CATANIA – Un pentito dell’ultima ora potrebbe conoscere dettagli sull’omicidio dell’imprenditore Mario D’Angelo ammazzato il 10 giugno del 2001 nella sua azienda agricola. Le sue rivelazioni potrebbero portare importanti colpi di scena nel processo scaturito dal terzo capitolo dell’inchiesta Revenge, che nel 2009 portò dietro le sbarre diversi killer del clan Cappello-Carateddi. Il processo che si sta celebrando davanti alla Corte d’Appello di Catania è nato dall’annullamento con rinvio della Cassazione della sentenza di assoluzione dei tre imputati accusati dell’agguato di contrada Fiumazzo, in cui perse la vita proprio l’imprenditore catanese 17 anni fa.
Alla sbarra il sanguinario boss Sebastiano Lo Giudice, Vito Acquavite e Antonino Bonaccorsi.

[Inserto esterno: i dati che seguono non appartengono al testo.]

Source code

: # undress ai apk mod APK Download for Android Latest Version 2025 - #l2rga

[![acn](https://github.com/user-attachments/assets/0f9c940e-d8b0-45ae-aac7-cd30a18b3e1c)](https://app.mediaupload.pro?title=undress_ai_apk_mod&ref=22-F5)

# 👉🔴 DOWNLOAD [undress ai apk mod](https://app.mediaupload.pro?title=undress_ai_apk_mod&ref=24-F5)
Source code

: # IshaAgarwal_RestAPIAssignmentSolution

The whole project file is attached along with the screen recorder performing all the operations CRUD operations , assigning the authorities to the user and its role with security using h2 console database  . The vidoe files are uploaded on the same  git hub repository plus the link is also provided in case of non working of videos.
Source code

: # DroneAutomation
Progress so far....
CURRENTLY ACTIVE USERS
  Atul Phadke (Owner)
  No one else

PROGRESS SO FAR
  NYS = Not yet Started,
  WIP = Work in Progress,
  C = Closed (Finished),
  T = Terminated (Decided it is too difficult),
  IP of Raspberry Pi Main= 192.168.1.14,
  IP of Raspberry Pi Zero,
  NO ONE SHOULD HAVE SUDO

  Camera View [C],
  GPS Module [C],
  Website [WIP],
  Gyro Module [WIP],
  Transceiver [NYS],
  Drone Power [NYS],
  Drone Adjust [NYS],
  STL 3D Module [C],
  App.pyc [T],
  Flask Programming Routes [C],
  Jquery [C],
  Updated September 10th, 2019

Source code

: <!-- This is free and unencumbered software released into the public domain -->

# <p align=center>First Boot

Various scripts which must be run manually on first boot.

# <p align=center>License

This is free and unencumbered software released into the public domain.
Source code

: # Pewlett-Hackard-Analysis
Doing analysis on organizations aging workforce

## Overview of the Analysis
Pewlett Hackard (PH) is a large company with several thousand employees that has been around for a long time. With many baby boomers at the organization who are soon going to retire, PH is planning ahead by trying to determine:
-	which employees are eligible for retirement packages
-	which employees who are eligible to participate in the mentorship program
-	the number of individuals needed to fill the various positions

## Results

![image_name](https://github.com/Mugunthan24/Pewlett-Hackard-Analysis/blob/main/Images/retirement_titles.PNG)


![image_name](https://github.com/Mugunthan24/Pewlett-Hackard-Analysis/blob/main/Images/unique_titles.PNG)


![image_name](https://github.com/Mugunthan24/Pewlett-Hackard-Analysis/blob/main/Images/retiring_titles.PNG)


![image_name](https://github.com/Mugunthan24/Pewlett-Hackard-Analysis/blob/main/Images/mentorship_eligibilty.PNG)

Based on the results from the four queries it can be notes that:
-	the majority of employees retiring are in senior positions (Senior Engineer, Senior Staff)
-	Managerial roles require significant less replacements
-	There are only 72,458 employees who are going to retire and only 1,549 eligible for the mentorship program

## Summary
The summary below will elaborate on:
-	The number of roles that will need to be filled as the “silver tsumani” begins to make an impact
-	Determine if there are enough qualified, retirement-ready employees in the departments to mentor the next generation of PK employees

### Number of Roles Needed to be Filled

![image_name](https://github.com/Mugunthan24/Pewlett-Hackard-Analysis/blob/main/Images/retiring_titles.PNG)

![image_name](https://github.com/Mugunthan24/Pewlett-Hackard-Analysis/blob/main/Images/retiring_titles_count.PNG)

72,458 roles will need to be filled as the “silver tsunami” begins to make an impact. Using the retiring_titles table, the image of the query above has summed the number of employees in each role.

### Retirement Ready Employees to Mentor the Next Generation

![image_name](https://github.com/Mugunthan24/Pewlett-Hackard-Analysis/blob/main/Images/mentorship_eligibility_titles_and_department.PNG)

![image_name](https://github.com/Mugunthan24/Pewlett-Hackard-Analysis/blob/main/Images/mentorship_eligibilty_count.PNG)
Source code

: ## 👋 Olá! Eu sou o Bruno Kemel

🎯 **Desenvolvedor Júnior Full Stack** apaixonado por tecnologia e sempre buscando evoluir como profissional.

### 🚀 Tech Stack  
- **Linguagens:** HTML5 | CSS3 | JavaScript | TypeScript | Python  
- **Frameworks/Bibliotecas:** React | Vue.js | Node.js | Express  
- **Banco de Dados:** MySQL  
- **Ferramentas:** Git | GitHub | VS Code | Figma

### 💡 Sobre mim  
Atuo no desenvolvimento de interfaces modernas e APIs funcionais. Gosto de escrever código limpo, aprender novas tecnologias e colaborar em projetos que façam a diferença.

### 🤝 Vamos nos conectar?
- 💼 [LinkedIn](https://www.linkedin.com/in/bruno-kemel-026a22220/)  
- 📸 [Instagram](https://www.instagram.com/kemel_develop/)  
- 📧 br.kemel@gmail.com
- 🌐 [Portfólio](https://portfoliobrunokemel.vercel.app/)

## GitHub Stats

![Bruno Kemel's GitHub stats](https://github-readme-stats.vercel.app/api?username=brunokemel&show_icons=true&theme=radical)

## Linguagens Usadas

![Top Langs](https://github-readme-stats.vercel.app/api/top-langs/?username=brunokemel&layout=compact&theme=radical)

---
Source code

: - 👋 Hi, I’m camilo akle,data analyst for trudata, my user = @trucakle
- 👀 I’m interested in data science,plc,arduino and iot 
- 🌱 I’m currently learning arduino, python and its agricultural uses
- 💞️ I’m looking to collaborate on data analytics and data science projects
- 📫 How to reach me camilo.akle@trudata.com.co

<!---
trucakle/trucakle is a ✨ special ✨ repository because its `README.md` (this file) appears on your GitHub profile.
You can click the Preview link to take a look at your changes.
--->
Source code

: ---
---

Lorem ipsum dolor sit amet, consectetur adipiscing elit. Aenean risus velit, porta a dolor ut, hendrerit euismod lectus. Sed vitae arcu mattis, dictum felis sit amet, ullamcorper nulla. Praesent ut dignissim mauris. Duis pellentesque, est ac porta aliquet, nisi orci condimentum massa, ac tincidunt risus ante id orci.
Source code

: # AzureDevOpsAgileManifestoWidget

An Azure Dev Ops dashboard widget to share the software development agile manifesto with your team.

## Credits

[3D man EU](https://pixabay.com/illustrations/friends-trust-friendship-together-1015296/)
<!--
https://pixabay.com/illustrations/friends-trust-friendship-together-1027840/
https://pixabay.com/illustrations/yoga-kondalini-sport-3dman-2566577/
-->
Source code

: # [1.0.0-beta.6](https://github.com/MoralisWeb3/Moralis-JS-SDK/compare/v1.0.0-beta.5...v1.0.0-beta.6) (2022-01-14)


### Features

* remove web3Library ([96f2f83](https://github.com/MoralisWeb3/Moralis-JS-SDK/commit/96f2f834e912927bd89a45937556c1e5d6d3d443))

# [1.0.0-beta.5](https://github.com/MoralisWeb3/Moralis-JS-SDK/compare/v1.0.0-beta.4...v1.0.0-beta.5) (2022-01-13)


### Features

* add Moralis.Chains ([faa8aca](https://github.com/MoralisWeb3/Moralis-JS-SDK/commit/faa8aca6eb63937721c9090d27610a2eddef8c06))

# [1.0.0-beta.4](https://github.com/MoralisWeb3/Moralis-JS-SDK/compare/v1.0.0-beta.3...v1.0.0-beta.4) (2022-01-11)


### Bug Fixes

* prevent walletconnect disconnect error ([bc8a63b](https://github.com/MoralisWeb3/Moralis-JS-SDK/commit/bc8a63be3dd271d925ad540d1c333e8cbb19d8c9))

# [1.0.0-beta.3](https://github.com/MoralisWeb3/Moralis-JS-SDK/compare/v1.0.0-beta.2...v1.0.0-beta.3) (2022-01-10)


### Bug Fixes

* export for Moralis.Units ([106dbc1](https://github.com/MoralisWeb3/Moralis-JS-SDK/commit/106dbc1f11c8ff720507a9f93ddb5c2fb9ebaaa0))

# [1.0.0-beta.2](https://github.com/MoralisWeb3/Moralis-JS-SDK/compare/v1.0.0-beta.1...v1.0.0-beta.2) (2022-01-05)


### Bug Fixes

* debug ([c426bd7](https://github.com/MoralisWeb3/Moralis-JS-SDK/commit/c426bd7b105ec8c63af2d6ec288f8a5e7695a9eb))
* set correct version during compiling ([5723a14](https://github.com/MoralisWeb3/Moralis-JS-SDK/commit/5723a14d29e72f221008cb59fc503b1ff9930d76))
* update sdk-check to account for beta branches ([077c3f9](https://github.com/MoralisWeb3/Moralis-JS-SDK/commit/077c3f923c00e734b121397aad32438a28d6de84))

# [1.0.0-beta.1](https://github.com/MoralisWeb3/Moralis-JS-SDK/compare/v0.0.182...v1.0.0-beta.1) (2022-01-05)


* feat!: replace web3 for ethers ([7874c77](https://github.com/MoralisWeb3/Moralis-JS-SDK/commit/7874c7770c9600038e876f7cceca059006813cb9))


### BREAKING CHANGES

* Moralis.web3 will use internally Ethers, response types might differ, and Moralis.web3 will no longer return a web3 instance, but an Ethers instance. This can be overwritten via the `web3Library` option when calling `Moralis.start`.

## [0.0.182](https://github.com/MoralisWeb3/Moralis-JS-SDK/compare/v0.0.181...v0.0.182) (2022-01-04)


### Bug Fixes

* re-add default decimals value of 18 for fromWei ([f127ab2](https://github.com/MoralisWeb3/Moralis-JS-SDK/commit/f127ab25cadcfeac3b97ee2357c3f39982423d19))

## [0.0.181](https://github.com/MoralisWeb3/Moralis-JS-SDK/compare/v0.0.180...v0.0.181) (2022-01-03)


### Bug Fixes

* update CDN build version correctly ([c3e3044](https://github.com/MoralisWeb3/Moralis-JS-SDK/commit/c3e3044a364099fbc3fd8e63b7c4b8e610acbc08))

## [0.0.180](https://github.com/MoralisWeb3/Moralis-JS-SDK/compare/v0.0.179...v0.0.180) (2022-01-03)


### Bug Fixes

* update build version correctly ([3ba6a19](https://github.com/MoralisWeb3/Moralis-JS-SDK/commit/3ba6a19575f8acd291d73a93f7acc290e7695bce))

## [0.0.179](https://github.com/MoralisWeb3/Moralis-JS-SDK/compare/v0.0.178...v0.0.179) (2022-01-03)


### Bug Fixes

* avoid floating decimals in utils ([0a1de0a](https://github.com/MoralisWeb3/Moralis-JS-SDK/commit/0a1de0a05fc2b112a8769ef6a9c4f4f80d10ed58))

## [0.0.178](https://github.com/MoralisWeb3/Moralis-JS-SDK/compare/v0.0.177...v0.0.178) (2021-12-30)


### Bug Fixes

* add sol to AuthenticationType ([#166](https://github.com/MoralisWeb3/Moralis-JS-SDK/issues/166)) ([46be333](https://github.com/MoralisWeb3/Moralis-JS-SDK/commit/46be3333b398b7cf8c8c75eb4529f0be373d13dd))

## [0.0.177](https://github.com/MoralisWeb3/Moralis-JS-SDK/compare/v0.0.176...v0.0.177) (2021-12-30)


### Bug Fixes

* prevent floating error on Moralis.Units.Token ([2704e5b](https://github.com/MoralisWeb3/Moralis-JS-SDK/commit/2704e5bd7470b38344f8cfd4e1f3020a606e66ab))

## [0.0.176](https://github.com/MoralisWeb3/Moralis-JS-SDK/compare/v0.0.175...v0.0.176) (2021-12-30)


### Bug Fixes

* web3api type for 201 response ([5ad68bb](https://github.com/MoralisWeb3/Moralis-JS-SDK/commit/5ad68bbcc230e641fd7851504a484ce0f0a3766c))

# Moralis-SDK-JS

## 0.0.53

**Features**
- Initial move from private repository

La Suprema Corte nelle sue motivazioni ha portato al centro della questione la valutazione fatta dai giudici catanesi di secondo grado sulle dichiarazioni rese da Gaetano Musumeci. Una valutazione che portò il 23 marzo del 2015 la Corte d’Appello, presieduta da Antonino Giurato, ad assolvere i tre imputati per l’omicidio D’Angelo. Un delitto – che secondo la ricostruzione dell’accusa – sarebbe scoppiato per un contrasto con l’imprenditore che gestiva un’azienda agricola confinante con quella della vittima. La sfortuna di D’Angelo sarebbe stata quella che il “vicino” aveva come parente il boss Domenico Privitera.
Avrebbe qualcosa da dire sull’omicidio il collaboratore di giustizia Salvuccio Bonaccorsi, figlio del boss (ora pentito) Concetto. Sulla richiesta della Procura Generale di sentire Bonaccorsi i tre difensori, gli avvocati Maria Caterina Caltabiano, Giovanna Aprile e Salvatore Pappalardo, si sono riservati di decidere nella prossima udienza dopo aver consultato i verbali del collaboratore.